#### Listed records
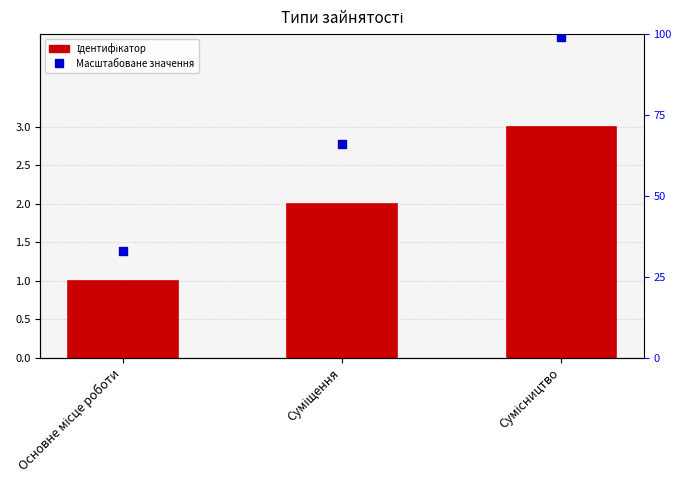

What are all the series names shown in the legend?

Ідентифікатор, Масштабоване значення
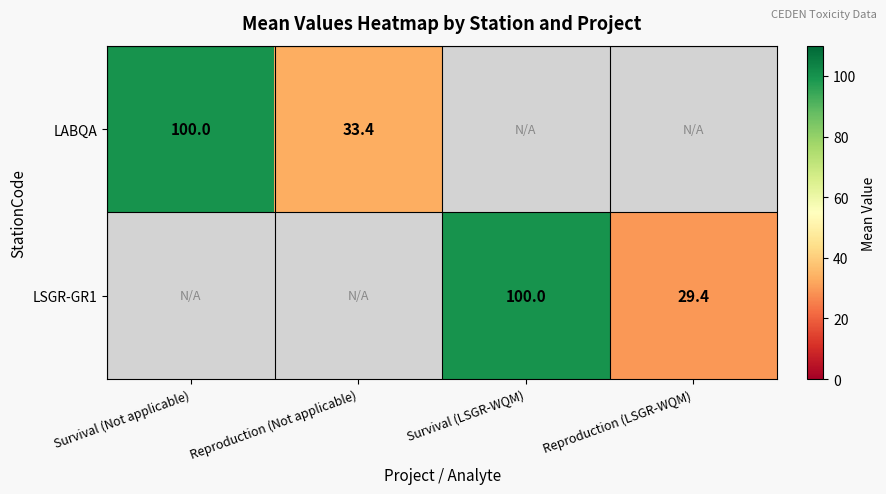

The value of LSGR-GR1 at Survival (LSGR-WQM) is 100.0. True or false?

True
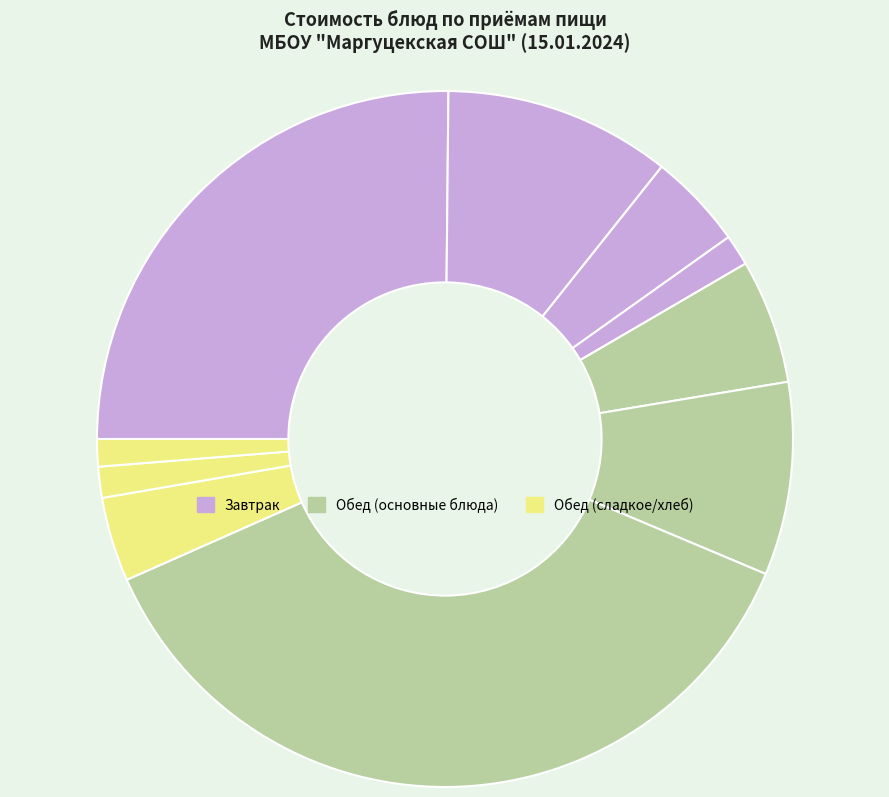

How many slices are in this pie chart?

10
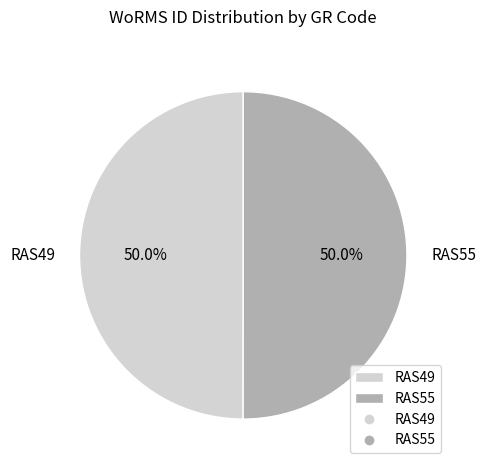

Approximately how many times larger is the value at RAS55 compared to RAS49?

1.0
########
### Work instructions:
Return every line of the listing above verbatim, leaving out the pictures.

### Exercise solution:
What are all the series names shown in the legend?

Ідентифікатор, Масштабоване значення

The value of LSGR-GR1 at Survival (LSGR-WQM) is 100.0. True or false?

True

How many slices are in this pie chart?

10

Approximately how many times larger is the value at RAS55 compared to RAS49?

1.0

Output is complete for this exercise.